Rocha dá mais detalhes: “Nos casos de crime doloso contra a vida, consumados ou tentados, como os de feminicídio, a lei determina que o jurado seja submetido a uma quesitação genérica e obrigatória nos seguintes termos: O jurado absolve o acusado?. Se o jurado responder sim, ele não está obrigado a nenhuma demonstração do argumento que o levou a absolver o réu. Nesses casos, o advogado argumenta, durante sua fala, que houve, sim, uma legítima defesa da honra, podendo o jurado acatar o argumento (do advogado) de que houve efetivamente uma legítima defesa”. Rocha volta a reforçar que a legítima defesa da honra, “em que pese ter sido muito usado anteriormente, e ainda é, não tem expressa previsão na lei”.
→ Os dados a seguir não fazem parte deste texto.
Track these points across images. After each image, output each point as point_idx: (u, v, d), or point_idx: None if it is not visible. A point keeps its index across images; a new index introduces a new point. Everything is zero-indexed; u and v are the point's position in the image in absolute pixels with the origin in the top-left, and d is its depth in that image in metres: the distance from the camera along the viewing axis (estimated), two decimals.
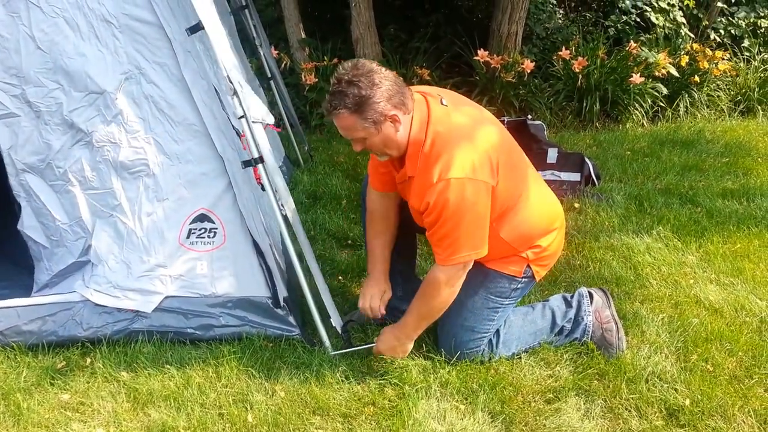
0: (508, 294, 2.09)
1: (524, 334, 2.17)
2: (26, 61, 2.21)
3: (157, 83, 2.23)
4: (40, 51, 2.21)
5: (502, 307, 2.10)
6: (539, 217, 2.06)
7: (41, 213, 2.31)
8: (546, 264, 2.14)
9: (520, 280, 2.08)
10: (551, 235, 2.09)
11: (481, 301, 2.07)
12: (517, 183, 1.99)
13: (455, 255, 1.88)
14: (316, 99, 4.59)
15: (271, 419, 1.86)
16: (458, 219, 1.83)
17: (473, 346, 2.10)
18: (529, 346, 2.17)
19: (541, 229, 2.06)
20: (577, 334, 2.20)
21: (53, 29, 2.20)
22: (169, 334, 2.22)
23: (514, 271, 2.06)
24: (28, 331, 2.18)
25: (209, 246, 2.29)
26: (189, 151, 2.27)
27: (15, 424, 1.85)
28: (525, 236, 2.03)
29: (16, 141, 2.26)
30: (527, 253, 2.05)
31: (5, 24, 2.19)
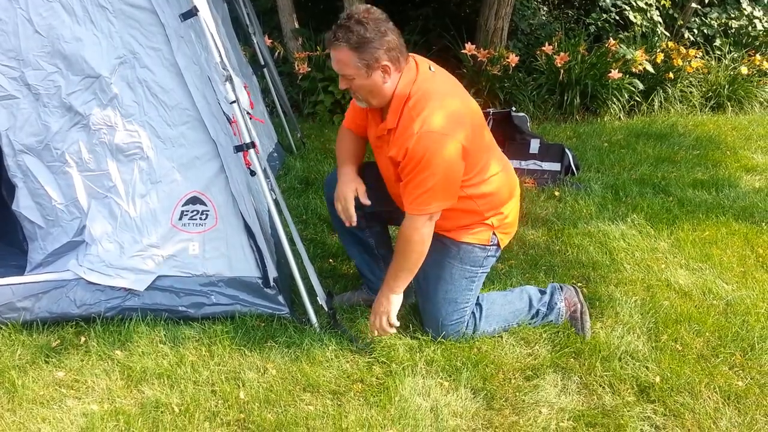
0: (481, 262, 2.11)
1: (504, 312, 2.18)
2: (25, 44, 2.14)
3: (150, 68, 2.17)
4: (38, 35, 2.14)
5: (476, 276, 2.12)
6: (502, 185, 2.08)
7: (37, 193, 2.25)
8: (508, 232, 2.17)
9: (489, 248, 2.10)
10: (511, 203, 2.13)
11: (458, 272, 2.08)
12: (483, 151, 2.01)
13: (426, 206, 1.88)
14: (308, 88, 4.53)
15: (263, 396, 1.83)
16: (433, 171, 1.83)
17: (456, 317, 2.10)
18: (509, 324, 2.18)
19: (504, 196, 2.09)
20: (551, 317, 2.21)
21: (50, 13, 2.12)
22: (163, 312, 2.18)
23: (483, 240, 2.08)
24: (22, 308, 2.13)
25: (201, 227, 2.25)
26: (182, 135, 2.21)
27: (9, 401, 1.81)
28: (491, 201, 2.05)
29: (14, 122, 2.19)
30: (492, 220, 2.07)
31: (3, 7, 2.11)
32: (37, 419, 1.73)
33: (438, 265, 2.06)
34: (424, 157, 1.82)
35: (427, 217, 1.91)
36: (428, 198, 1.87)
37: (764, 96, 5.29)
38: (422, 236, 1.93)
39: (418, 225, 1.91)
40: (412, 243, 1.93)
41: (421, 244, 1.94)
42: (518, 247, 2.79)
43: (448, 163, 1.84)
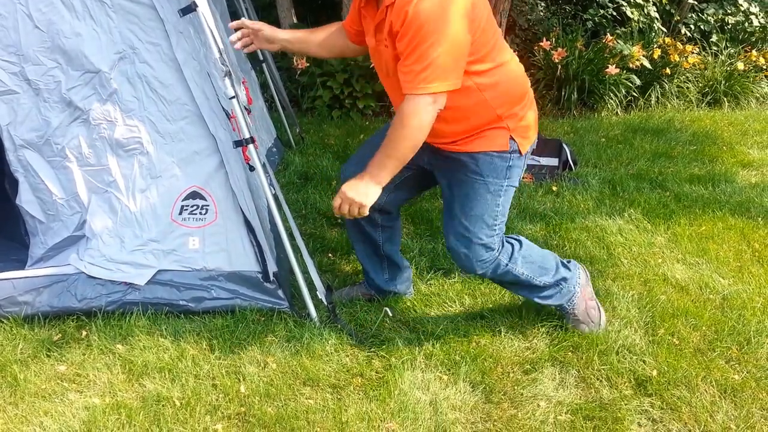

Adilson Rocha conta que a tese da legítima defesa da honra foi usada, pela primeira vez, em Ouro Preto, na década de 1940, quando uma mulher matou a amante do marido. “Muitos advogados usam esse argumento na tentativa de absolver seus clientes. Depois de Ouro Preto, Ariosvaldo de Campos Pires (1934-2003) também se valeu disso no julgamento de um marido que assassinou a mulher, em Belo Horizonte”, destaca. As informações são do jornal Estado de Minas.